━━━ Data extracts

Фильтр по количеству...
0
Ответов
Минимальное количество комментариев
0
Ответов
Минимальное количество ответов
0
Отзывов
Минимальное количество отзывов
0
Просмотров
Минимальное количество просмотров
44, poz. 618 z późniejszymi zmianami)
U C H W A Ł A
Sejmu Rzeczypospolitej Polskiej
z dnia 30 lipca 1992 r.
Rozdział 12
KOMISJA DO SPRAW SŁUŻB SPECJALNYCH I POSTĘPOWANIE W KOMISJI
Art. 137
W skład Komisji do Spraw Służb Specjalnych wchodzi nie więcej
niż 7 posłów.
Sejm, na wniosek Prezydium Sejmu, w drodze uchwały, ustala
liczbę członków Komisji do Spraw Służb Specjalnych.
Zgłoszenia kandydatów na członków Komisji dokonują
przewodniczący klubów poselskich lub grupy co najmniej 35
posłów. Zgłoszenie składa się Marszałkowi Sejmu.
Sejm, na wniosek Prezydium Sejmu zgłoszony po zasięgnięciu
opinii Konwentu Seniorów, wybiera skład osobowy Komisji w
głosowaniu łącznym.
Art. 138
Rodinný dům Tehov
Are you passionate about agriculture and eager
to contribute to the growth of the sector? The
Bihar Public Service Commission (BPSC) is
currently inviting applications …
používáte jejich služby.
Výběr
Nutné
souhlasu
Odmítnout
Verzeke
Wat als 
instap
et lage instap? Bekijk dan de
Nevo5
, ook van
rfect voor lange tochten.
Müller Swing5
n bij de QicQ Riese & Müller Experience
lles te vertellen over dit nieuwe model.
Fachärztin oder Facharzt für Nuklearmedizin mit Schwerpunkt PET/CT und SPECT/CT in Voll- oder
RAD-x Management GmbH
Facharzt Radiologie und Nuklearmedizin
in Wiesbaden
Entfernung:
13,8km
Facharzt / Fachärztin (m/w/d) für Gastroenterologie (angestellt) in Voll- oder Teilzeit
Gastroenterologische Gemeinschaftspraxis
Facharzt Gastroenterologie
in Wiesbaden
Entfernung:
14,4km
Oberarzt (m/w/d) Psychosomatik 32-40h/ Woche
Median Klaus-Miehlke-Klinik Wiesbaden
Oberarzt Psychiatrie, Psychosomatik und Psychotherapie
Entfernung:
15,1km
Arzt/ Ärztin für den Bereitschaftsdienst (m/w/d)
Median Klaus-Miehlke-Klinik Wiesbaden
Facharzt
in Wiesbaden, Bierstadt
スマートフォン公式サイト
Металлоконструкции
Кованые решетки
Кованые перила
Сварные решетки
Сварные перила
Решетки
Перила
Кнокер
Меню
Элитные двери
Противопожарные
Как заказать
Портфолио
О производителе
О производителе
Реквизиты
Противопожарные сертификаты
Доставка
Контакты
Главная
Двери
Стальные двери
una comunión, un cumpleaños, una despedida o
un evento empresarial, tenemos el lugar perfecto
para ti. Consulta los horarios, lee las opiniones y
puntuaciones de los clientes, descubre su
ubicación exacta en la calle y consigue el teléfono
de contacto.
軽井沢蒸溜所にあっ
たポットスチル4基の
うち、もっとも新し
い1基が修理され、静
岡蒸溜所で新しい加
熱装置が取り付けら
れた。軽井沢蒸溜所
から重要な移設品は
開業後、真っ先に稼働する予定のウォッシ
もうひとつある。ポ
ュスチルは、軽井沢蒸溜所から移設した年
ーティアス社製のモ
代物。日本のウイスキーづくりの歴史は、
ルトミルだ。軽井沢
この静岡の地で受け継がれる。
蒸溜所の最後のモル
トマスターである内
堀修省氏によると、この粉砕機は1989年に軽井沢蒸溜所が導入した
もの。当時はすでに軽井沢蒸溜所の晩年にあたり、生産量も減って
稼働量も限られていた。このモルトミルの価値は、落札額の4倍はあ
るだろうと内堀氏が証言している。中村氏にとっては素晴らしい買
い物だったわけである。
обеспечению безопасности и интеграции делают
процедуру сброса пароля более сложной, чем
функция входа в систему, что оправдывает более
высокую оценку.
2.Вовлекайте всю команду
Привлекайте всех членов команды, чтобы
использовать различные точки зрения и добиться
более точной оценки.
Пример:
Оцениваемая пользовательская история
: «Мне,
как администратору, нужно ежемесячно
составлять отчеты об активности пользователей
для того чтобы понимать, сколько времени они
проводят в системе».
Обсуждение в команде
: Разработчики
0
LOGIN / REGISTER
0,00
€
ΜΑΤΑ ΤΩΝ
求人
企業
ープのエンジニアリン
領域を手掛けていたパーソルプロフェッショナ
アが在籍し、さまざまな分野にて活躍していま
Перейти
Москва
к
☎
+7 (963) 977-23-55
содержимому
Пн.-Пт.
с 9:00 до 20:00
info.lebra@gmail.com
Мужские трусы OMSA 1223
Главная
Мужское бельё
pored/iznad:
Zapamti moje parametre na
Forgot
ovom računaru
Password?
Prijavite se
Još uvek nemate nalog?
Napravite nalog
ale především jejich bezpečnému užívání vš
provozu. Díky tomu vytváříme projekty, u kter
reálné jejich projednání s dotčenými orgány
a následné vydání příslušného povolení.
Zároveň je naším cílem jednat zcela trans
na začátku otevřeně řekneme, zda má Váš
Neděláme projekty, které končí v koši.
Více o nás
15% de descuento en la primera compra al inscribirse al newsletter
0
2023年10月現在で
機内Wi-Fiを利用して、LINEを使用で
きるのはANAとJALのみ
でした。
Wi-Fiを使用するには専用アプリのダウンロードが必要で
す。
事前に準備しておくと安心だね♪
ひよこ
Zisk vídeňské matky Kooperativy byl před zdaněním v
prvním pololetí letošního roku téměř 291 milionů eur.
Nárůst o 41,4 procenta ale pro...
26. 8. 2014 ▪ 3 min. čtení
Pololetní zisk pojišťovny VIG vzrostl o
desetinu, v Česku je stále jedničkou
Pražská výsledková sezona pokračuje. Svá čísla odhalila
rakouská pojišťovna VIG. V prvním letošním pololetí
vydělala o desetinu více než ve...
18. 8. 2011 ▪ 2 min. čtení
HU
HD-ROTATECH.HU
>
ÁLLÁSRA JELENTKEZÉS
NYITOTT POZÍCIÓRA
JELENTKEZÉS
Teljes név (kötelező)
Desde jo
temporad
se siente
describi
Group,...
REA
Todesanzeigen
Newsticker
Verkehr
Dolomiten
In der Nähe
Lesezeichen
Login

━━━━━━

▸ **Exercise aim**:
Would you copy each line of the records that contains "Sejmu"?

▸ **Written solution**:
Sejmu Rzeczypospolitej Polskiej
Sejm, na wniosek Prezydium Sejmu, w drodze uchwały, ustala
posłów. Zgłoszenie składa się Marszałkowi Sejmu.
Sejm, na wniosek Prezydium Sejmu zgłoszony po zasięgnięciu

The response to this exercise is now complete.